Kubernetes and Cloud Native technologies promise to decouple the underlying infrastructure from the application. Thus, it should be trivial to move a Cloud Native application between public clouds to private clouds or even bare-metal servers.

“Cloud-native technologies empower organizations to build and run scalable applications in modern, dynamic environments such as public, private, and hybrid clouds.” (Cloud Native Computing Foundation)

However, this application-side simplicity pushes the complexity of dealing with the infrastructure onto Kubernetes in two ways. First, under the hood, Kubernetes needs to be packaged and configured with a specific cloud provider, a component that abstracting away the underlying infrastructure, e.g., how to mount a Persistent Volume. Second, as the saying goes, “Kubernetes is a powerful engine, but you still need to build a car around it”. Each major cloud provider, such as AWS, Google or Azure, provides their own Kubernetes distribution. Said distribution is tightly integrated with the provider’s identity access management, container registry and logging solution. Other Kubernetes distributions are slightly less coupled to provider-specific services, but are still focused on major US cloud providers.

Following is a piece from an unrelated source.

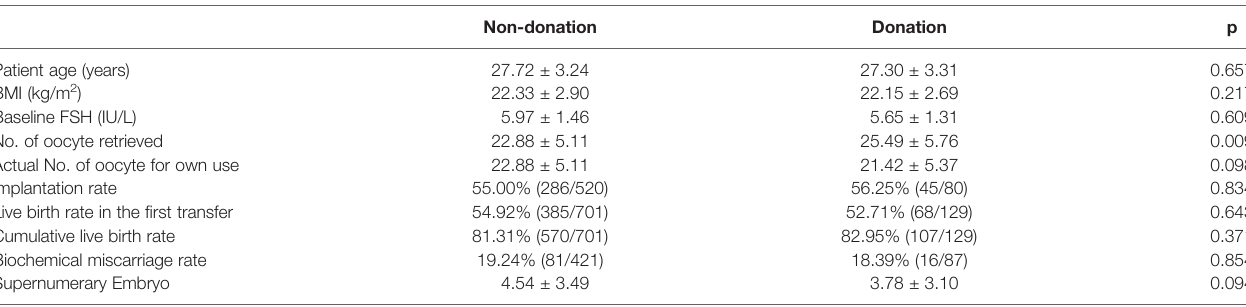
TABLE 1 | Basic characteristics of two groups.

So does staying in the EU mean no Kubernetes?

Of course not! Kubernetes can be configured not only to run on private clouds built on top of OpenStack, CloudStack or VMware, but also on bare-metal servers. Provider-specific services can be replaced with open-source solutions, such as Dex for identity management, Elasticsearch for logging, Prometheus for metrics and alerting, and Harbor for container registry.

Carefully integrating all these components can lead to a Kubernetes setup that is truly cloud agnostic. The engineering team gets the same experience, no matter if the application runs on a big US cloud provider or on a quality EU cloud provider. Even if the current plan is to run in a single cloud, a cloud agnostic strategy reduces uncertainty, by facilitating a future migration to a different cloud provider or a future multi-cloud setup.

With even more care, the Kubernetes setup can pass stringent requirements of regulated industries, such as healthcare. For example, Harbor can be configured with integrated image vulnerability scanning. OpenPolicyAgent can be added to enforce policies, such as container images should only be downloaded from the local Harbor. Finally, Elasticsearch can run in a separate environment for tamper-proof logging. 

Unfortunately, doing all these from scratch can become a time consuming and costly adventure.

Compliant Kubernetes

To help our customers run their application effortlessly across multiple clouds, Elastisys developed Compliant Kubernetes. The distribution supports multiple cloud providers, including AWS, GCP, OpenStack and CloudStack, with Azure and VMware to come. It also comes fully equipped with identity, tamper-proof logging, vulnerability scanning and backups. Together with many other features, it significantly reduces the compliance burden for regulations, such as GDPR and HIPAA.

Compliant Kubernetes is available as open source software, with Elastisys providing support. In addition, Elastisys partnered with many EU cloud providers, such as Exoscale, SafeSpring or CityCloud, to offer Compliant Kubernetes as a managed service. A managed service is desirable for allowing in-house resources to focus on core business development.

In brief, Compliant Kubernetes is a single Kubernetes distribution that allows the same application to run in multiple clouds. A multi-cloud or cloud-agnostic strategy is an effective solution for uncertainty around the future implications of Schrems II, and the fall of PrivacyShield.